U.S. handbag maker Michael Kors will be buying Italian luxury fashion house Versace for $2.12 billion, including debt, the two companies officially announced on Tuesday morning, confirming widespread speculations a day earlier.
Michael Kors will be acquiring 20 percent of Versace ownership from private equity giant Blackstone and the other 80 percent from the Versace family. Current Versace creative director, Donatella Versace, and her brother, company chairman Santo Versace, will remain in their executive roles after the acquisition.
After the deal closes, the united company will change its name from Michael Kors Holdings Limited to Capri Holdings Limited. Coach pursued a similar rebranding last year when it changed its holding company name from Coach to Tapestry following its acquisition of Kate Spade and Stuart Weitzman.
The name change is part of Michael Kors’ long-term strategy to broaden its brand offerings, particularly in the high-end market. Last year, the company acquired British luxury shoemaker Jimmy Choo for a whopping $1.2 billion.

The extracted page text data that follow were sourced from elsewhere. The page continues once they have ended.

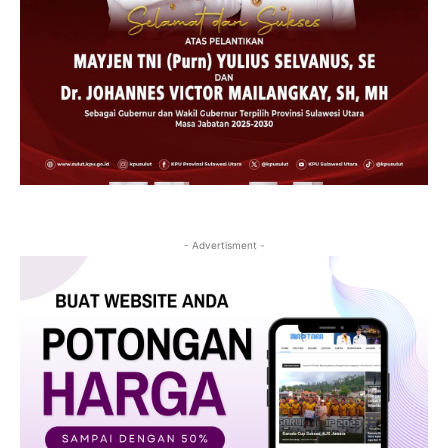
- Advertisment -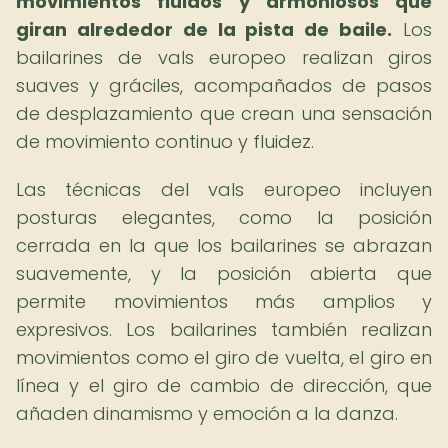
movimientos fluidos y armoniosos que
giran alrededor de la pista de baile.
Los
bailarines de vals europeo realizan giros
suaves y gráciles, acompañados de pasos
de desplazamiento que crean una sensación
de movimiento continuo y fluidez.
Las técnicas del vals europeo incluyen
posturas elegantes, como la posición
cerrada en la que los bailarines se abrazan
suavemente, y la posición abierta que
permite movimientos más amplios y
expresivos. Los bailarines también realizan
movimientos como el giro de vuelta, el giro en
línea y el giro de cambio de dirección, que
añaden dinamismo y emoción a la danza.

To most average shoppers, the corporate relationships between different brands are not nearly as important as the products they sell. However, for loyal luxury brand followers, being acquired by an affordable fashion company like Michael Kors could be seen as damaging to the brand’s legacy and exclusivity.
“Stay away from Versace,” one person commented under a Michael Kors’ Twitter post on Monday.
“Keep your hands off Gianni [Versace]’s legacy. You stick to your own boring clothes,” wrote another Twitter user.
Milan-based Versace was founded in 1978 by Italian fashion designer Gianni Versace. After his death in 1997, his sister Donatella Versace took over as the brand’s chief designer.
Fashion industry insiders say deals like Versace are too good for Michael Kors to miss, but, in order to retain its appeal to customers, Michael Kors needs to basically keep the brand as is after its acquisition.
“It’s important that Michael Kors doesn’t change the experience of Versace,” Coye Nokes, a merger and acquisition consultant with management consulting firm OC&C and a fashion entrepreneur, told Observer.
“It’s a cheaper brand that owns a luxury brand. That luxury brand—its experience and products—needs to be intact,” she explained. “Most consumers are unaware [of] the corporate relationships between different brands, but consumers will notice when something starts to suffer—if there is a decline in quality, for example.”
In any case, the Versace family seems perfectly happy with the sale.
“It has been more than 20 years since I took over the company along with my brother Santo and daughter Allegra,” Donatella Versace said in a news release on Tuesday. “I am proud that Versace remains very strong in both fashion and modern culture.”
Under the deal agreement, Donatella Versace, her brother and her daughter will receive 150 million euros (about $177 million) worth of shares in the merged company, in addition to cash proceeds.